Checkpointing
=============

SkyRL provides checkpointing features to resume training from a previous state. Training state is saved at regular intervals and provides flexible configuration options for checkpoint management.

What State is Saved
-------------------

SkyRL saves several types of state to enable complete training resumption:

**Model States**
  - **Policy Model**: Model parameters, optimizer state, and learning rate scheduler state
  - **Critic Model**: Model parameters, optimizer state, and learning rate scheduler state (if critic is enabled)
  - **Reference Model**: Not checkpointed (recreated from policy model)

**Training State**
  - **Global Step**: Current training step counter
  - **Configuration**: Complete training configuration used
  - **Dataloader State**: Current position in dataset iteration (enables resuming from exact data position)

Directory Structure
-------------------

The checkpointing directory structure depends on the training backend used. 

FSDP checkpoints are organized according to the following directory hierarchy:

.. code-block::

    {ckpt_path}/
    ├── latest_ckpt_global_step.txt          # Holds the global step of the latest checkpoint
    ├── global_step_10/                      # Checkpoint at training step 10
    │   ├── policy/                          # Policy model checkpoint directory
    │   │   ├── fsdp_config.json             # stores fsdp version and world size
    │   │   ├── huggingface/                  # HuggingFace config and tokenizer
    │   │       ├── config.json                 # model config
    │   │       ├── tokenizer_config.json       # tokenizer config
    │   │       ├── generation_config.json      # generation config
    │   │       ├── ...                         # other tokenizer config files
    │   │   ├── model_state.pt               # Model parameters
    │   │   ├── optimizer_state.pt           # Optimizer state
    │   │   └── lr_scheduler_state.pt        # Learning rate scheduler state
    │   ├── critic/                          # Critic model checkpoint (if enabled)

### What this task involves
Retype the part of the checkpointing page from "What State is" to "from policy model)" without any changes.

### Data extract
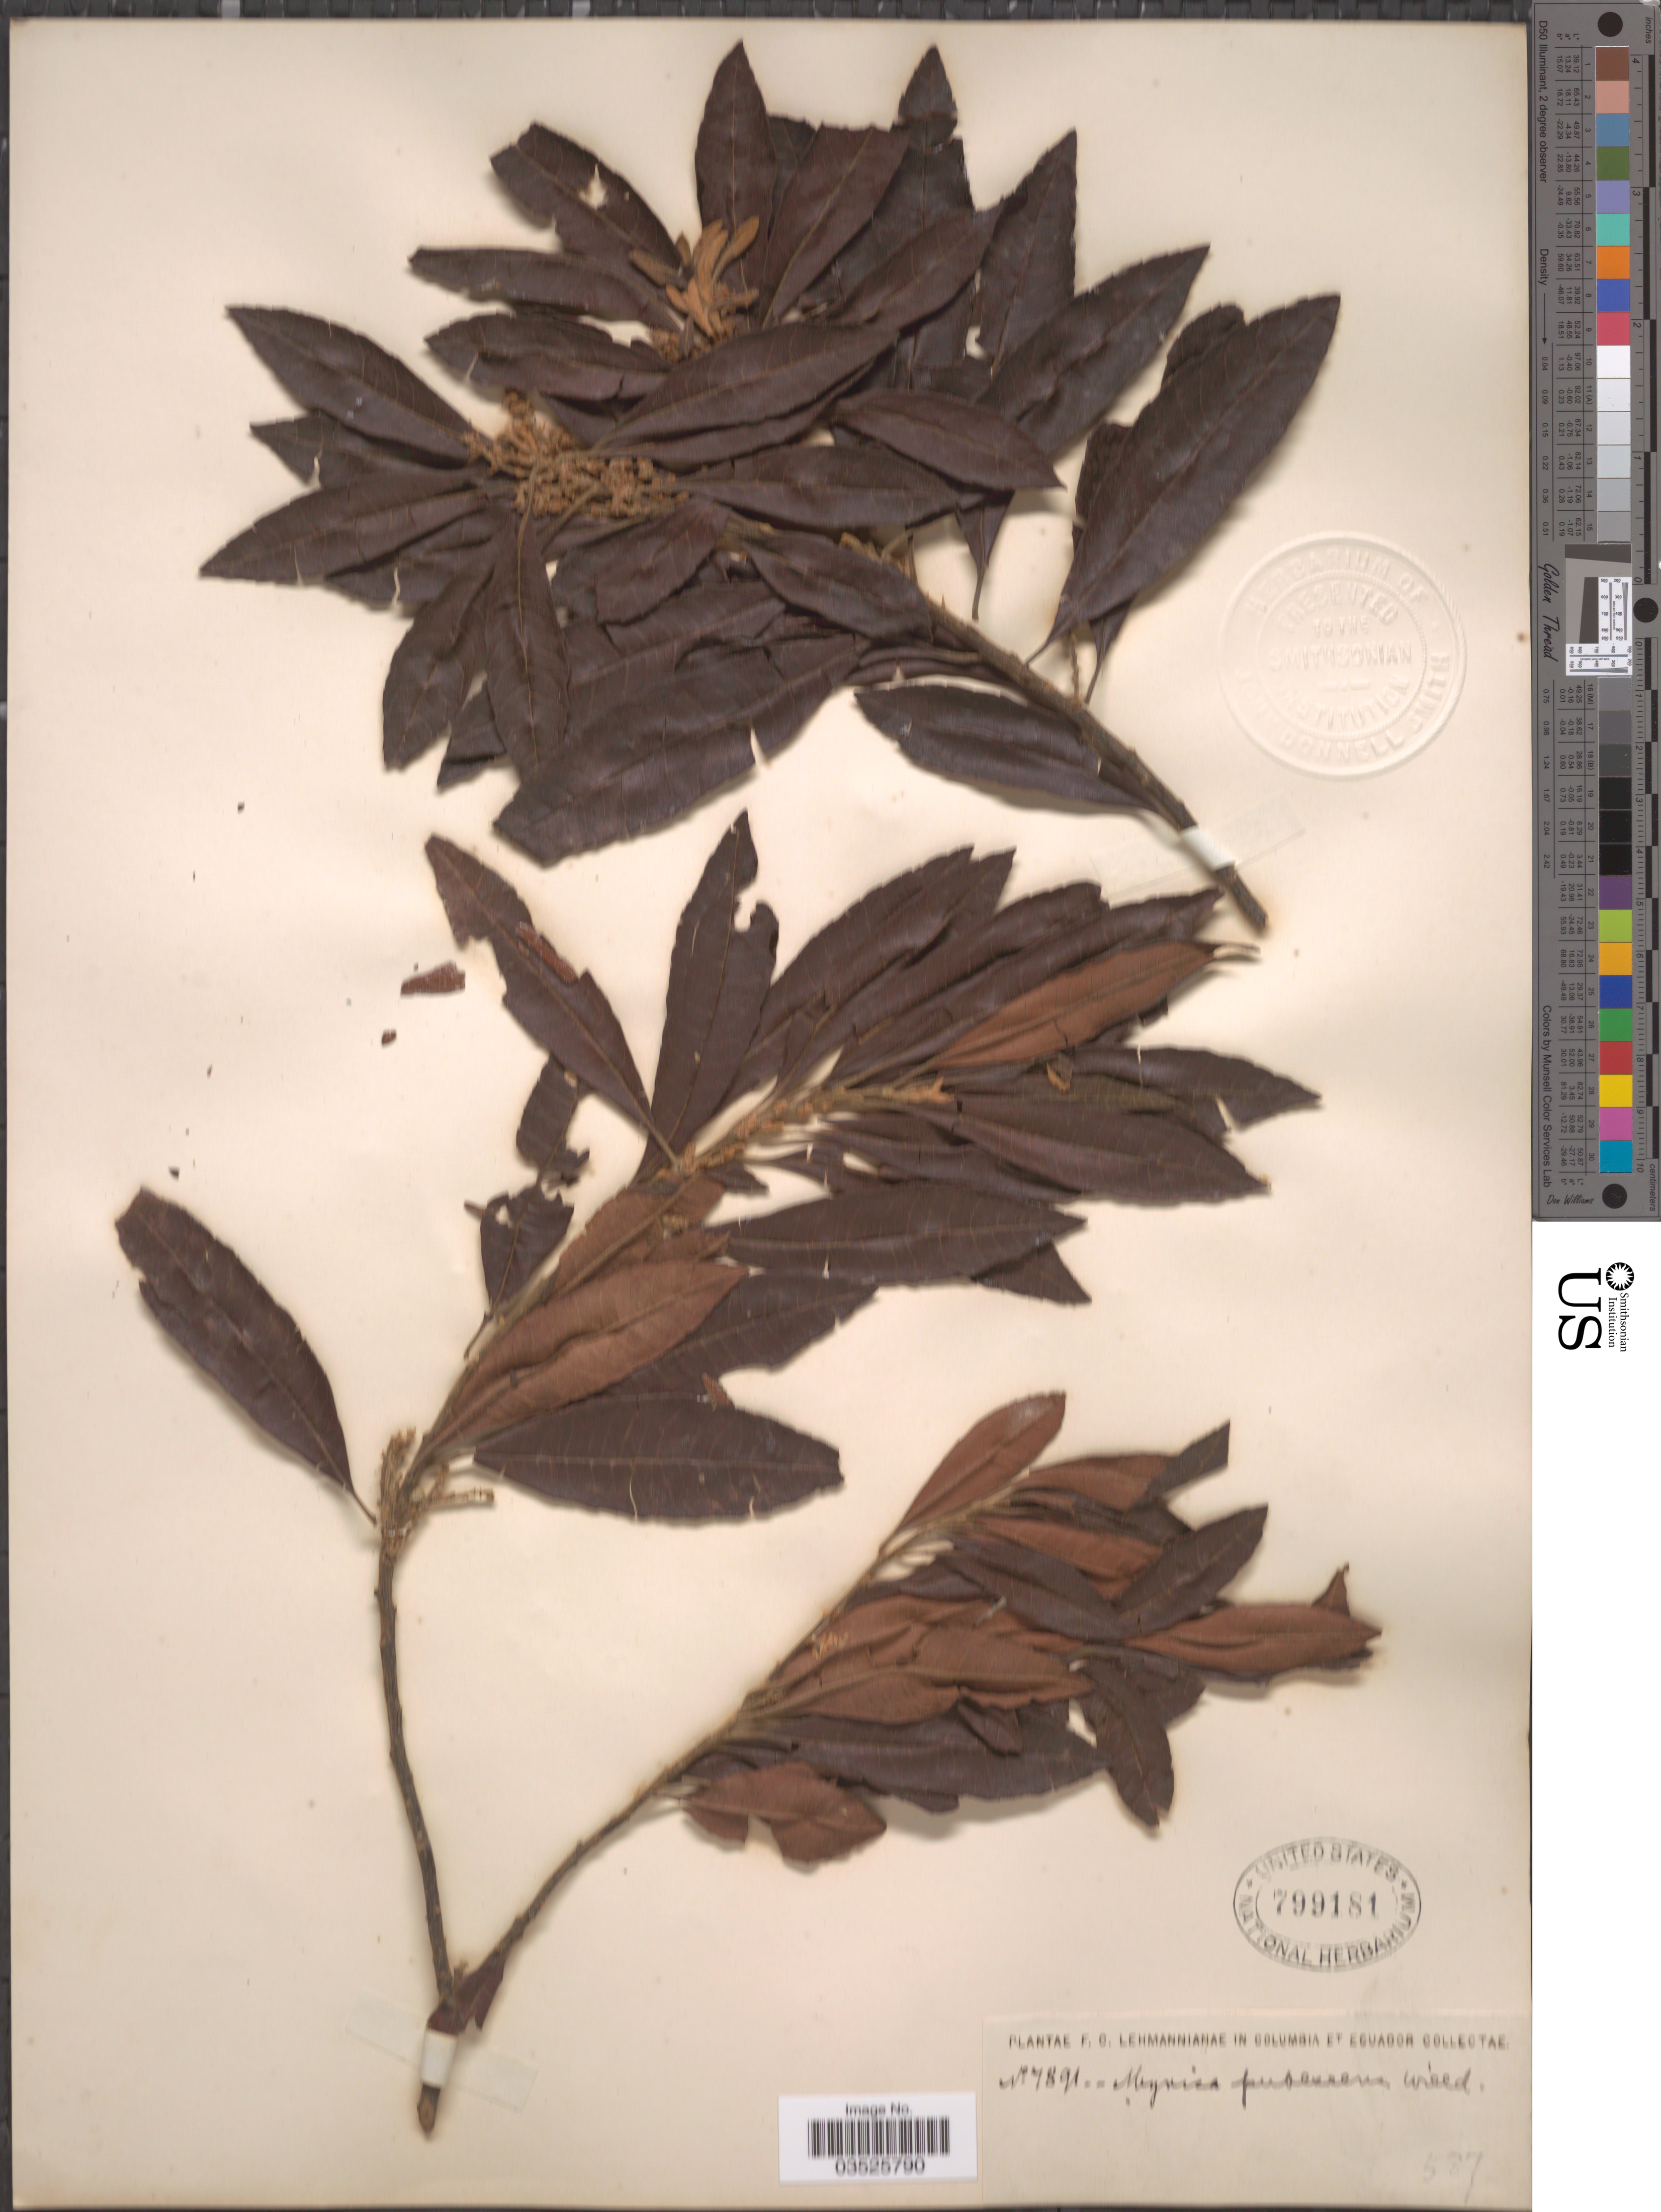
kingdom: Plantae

### Full solution
What State is Saved
-------------------

SkyRL saves several types of state to enable complete training resumption:

**Model States**
  - **Policy Model**: Model parameters, optimizer state, and learning rate scheduler state
  - **Critic Model**: Model parameters, optimizer state, and learning rate scheduler state (if critic is enabled)
  - **Reference Model**: Not checkpointed (recreated from policy model)